バッハの息子、カール・フィリイップ・エマヌエルはその著書(正しいクラヴィーア奏法試論)の中で「よいクラヴィコードは音の美しさではフォルテピアノに劣らないし、ベーブング(鍵盤楽器で唯一ヴィヴラートをつける奏法)やポルタートが出来るという点ではフォルテピアノより優れている。
鍵盤楽器奏者の能力をもっとも正確に判断できるのはクラヴィコードである」と言っている。
鍵盤の後ろのほうに立てられたタンジェント(真鍮で平たい棒のようなもの)で弦を下から打って音を出す楽器で、音は繊細だが、感情の陰影を映し出し,ニュアンスと色彩の変化に富む表現がとても豊かに出来る楽器である。

フォルテピアノ

フォルテピアノとは現代のピアノと区別して、18世紀頃から作られた歴史的ピアノのことを指す。 フォルテピアノとして作られた一番古いものは,イタリアのクリストフォリが1700年頃作ったものである。

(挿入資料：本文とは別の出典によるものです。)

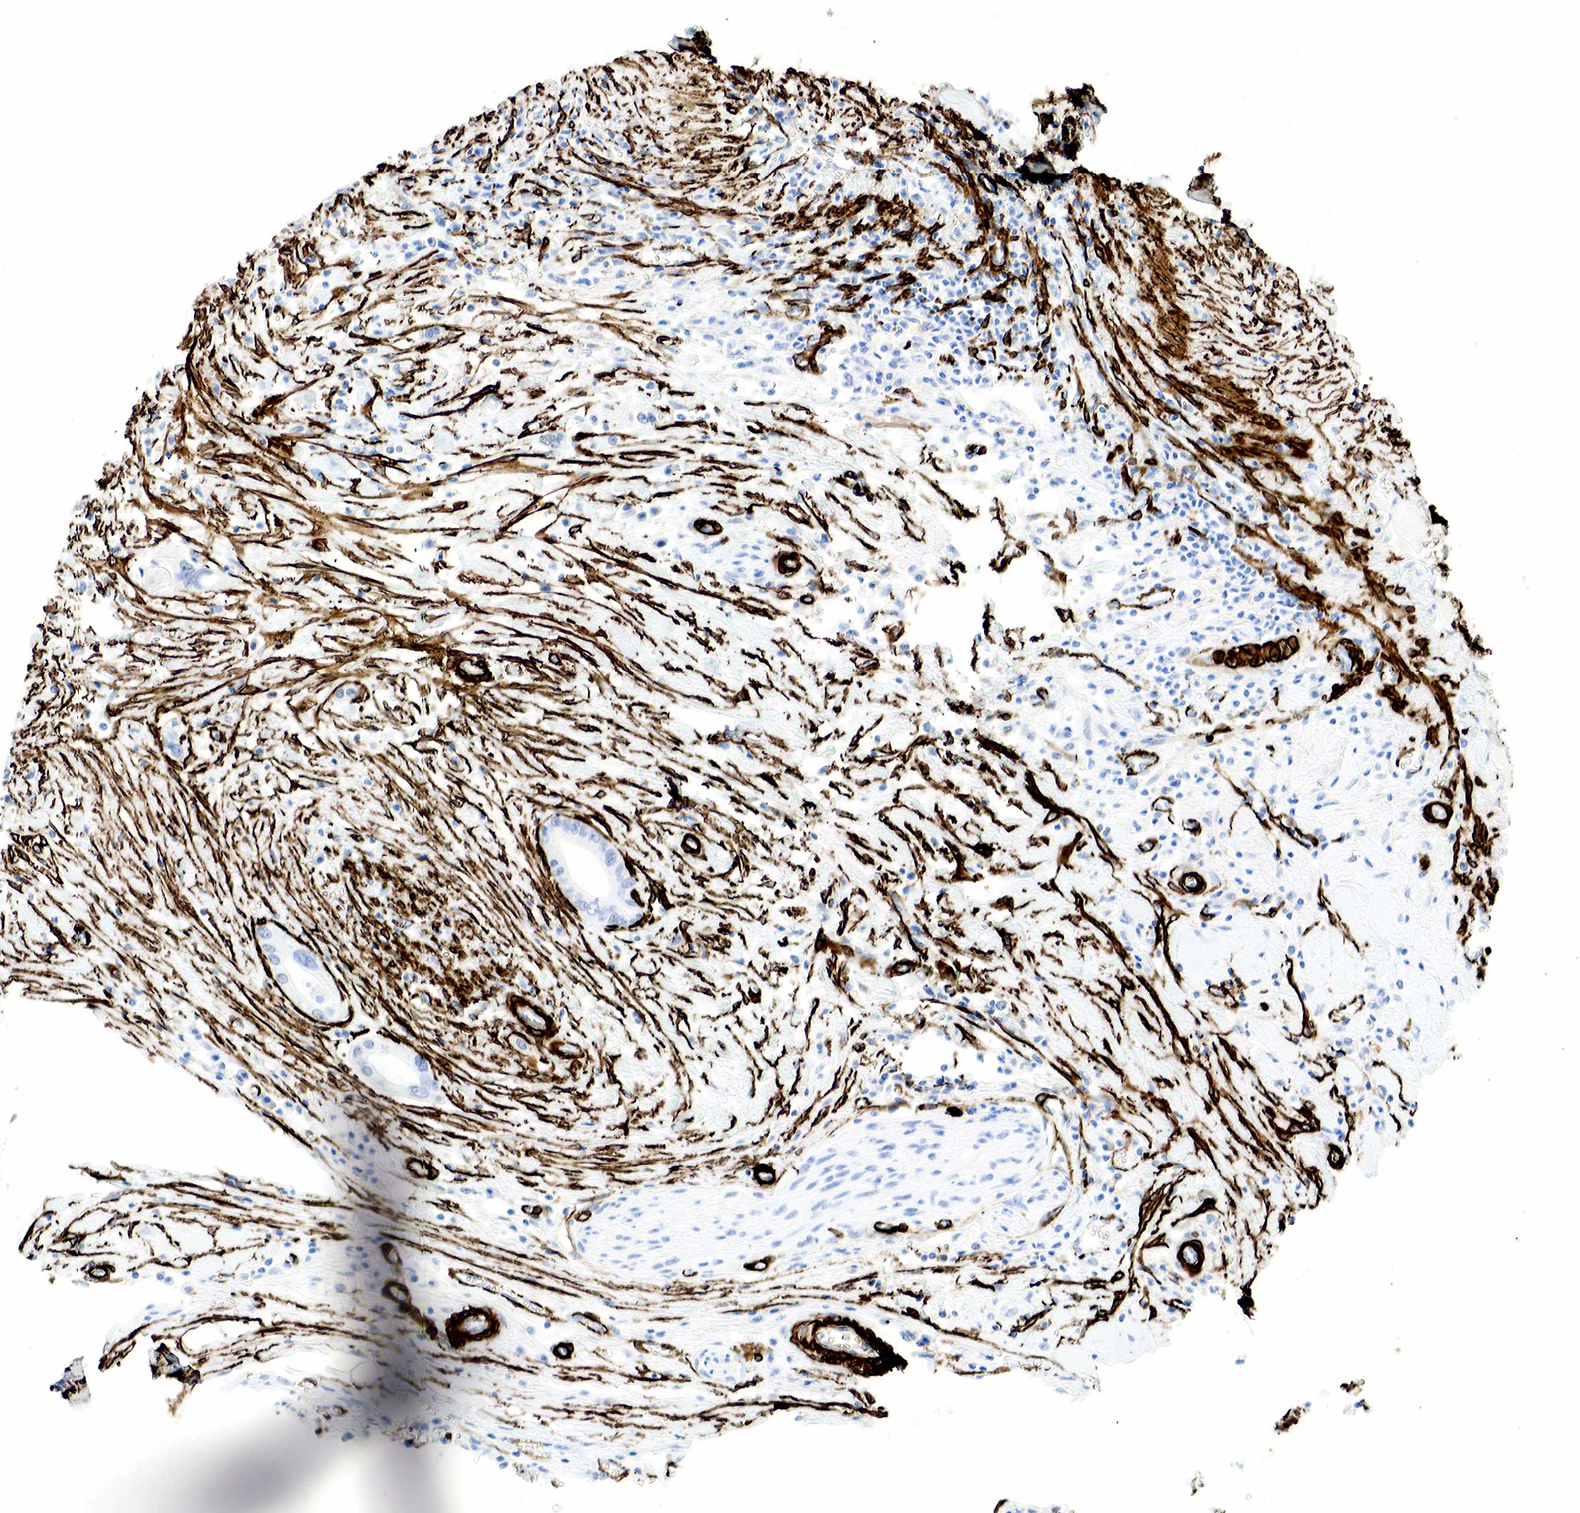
{"staining": {"intensity": "negative", "quantity": "none", "location": "none"}, "tissue": "pancreatic cancer", "cell_type": "Tumor cells", "image_type": "cancer", "snomed": [{"axis": "morphology", "description": "Adenocarcinoma, NOS"}, {"axis": "topography", "description": "Pancreas"}], "caption": "This micrograph is of pancreatic cancer (adenocarcinoma) stained with immunohistochemistry to label a protein in brown with the nuclei are counter-stained blue. There is no staining in tumor cells. (Immunohistochemistry (ihc), brightfield microscopy, high magnification).", "gene": "ACTA2", "patient": {"sex": "male", "age": 69}}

(その時の名称はアルピチェンバロ又はグラーヴィチェンバロ・コル・ピアノ・エ・フォルテ弱音と強音の出る大きなチェンバロの意)
ドイツではゴットフリート・ジルバーマンがフォルテピアノを開発し、1732年ザクセン選帝侯に献上した。このときのフォルテピアノは欠点が多く改良に苦心したようである。
1745年にフリードリッヒ大王にささげたフォルテピアノは大王に大層気に入られ、プロイセン宮廷に15台も買い上げられた。
1747年J.S.バッハはポツダムのフリードリッヒ大王の御前で有名な「音楽の捧げ物」の第一曲を即興演奏した。このとき弾いたのがジルバーマンのフォルテピアノである。
シュタインは18世紀後半の最も優れた制作家の一人で、モーツァルトは1777年に彼の工房を訪ね彼のフォルテピアノがそれまで知っていた楽器に比べ、あまりに素晴らしいので感銘を受ける。シュタインの楽器は値段が高かったため買うのを諦め、1782年ウィーンでアントン・ワルターのフォルテピアノを購入した。この楽器は現在、ザルツブルグのモーツァルト博物館に残っている。
フォルテピアノの特徴は現代のピアノに比べ音の立ち上がりがシャープで、減衰も早く、透徹した響きと木質の暖かな響きを持つ。低、中,高音域それぞれの音の特色がはっきりしている。繊細なタッチにより、弱音に向かって豊富なニュアンスや陰影を引き出すことが出来、多彩な表現が可能である。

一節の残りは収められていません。